County leaders said the big takeaway from the meeting was that people do not want the coal ash stored in a new landfill.

Anderson County leaders listened to people Tuesday night over the future of coal ash being stored at the Bull Run Fossil Plant, which is planning to close in 2023.

The Tennessee Valley Authority attended the meeting to answer questions and field concerns about the proposed closure. It said it has not made any final decisions about the closure or on a proposed landfill at the site.

County leaders said the TVA should not be allowed to create the landfill under what's known as the Jackson Law, which is a law counties can adopt to prevent landfills from being put in the boundaries of their jurisdiction without a two-thirds majority vote from local commissioners -- blocking the Tennessee Department of Environment and Conservation from processing the solid waste permit.

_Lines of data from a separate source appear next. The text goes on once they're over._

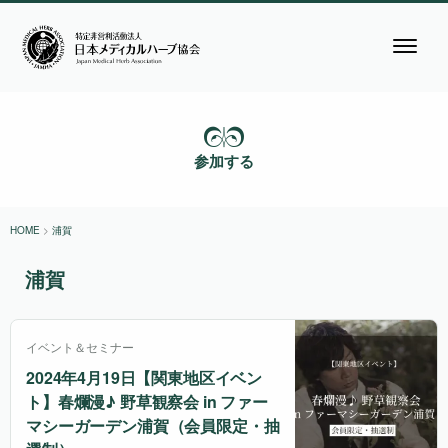
参加する
HOME
>
浦賀
浦賀
イベント＆セミナー
2024年4月19日【関東地区イベン
ト】春爛漫♪ 野草観察会 in ファー
マシーガーデン浦賀（会員限定・抽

Tuesday night's meeting provided people in the community a chance to discuss the Jackson Law and give TVA the chance the provide some understanding on the future of the Bull Run plant. 

County leaders said the big takeaway from the meeting was that people do not want the coal ash stored in a new landfill.

"Either leave it in place, as it's been said tonight -- I believe that's been the majority of the community's response -- or take it somewhere else in a proper venue and clean up the property altogether," Anderson. Co. Commission Chairman Tracy Wandell said.

Wandell said the county is trying to get ahead of the Bull Run closure in order to ensure coal ash storage is handled and contained properly in light of the 2008 Kingston Coal Ash disaster.

RELATED: People in Anderson County call for independent testing over Bull Run coal ash concerns

Several members of the community said they are concerned with how TVA will handle any coal ash relocation or removal, citing the spill as well as lawsuits over unlined storage pits that led to coal ash leaking through dirt wall holes at the Cumberland Fossil Plant in Stewart County. They are calling for independent testing into the matter. 

RELATED: Historic Disaster: 10 years after the ash spill

TVA said it has monitored the water around the Bull Run site, saying there is no indication of an impact to groundwater from coal ash. It said it will be conducting additional investigations with TDEC.

"Water quality surrounding Bull Run supports TDEC-designated uses for water supply, fish and aquatic life, recreation, livestock watering and wildlife, irrigation, and navigation," it said. "The public drinking water system is monitored and tested by local utilities and their results show no impact from CCR and other operations at Bull Run."